### About this exercise
Extract the text lines from every one of the entries below, reproducing each line word for word and in the same order. Omit the pictures from your answer.

[Data entries]

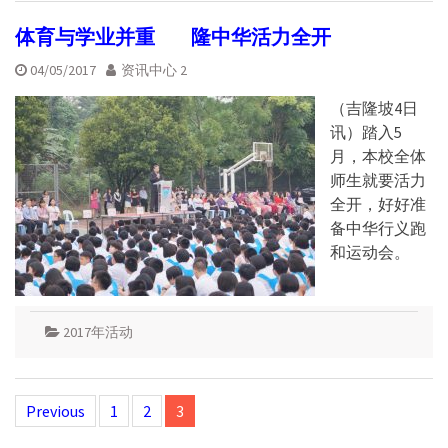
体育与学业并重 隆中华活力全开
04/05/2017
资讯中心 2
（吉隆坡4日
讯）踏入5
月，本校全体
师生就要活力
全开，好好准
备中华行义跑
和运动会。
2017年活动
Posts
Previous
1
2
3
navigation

### Response
体育与学业并重 隆中华活力全开
04/05/2017
资讯中心 2
（吉隆坡4日
讯）踏入5
月，本校全体
师生就要活力
全开，好好准
备中华行义跑
和运动会。
2017年活动
Posts
Previous
1
2
3
navigation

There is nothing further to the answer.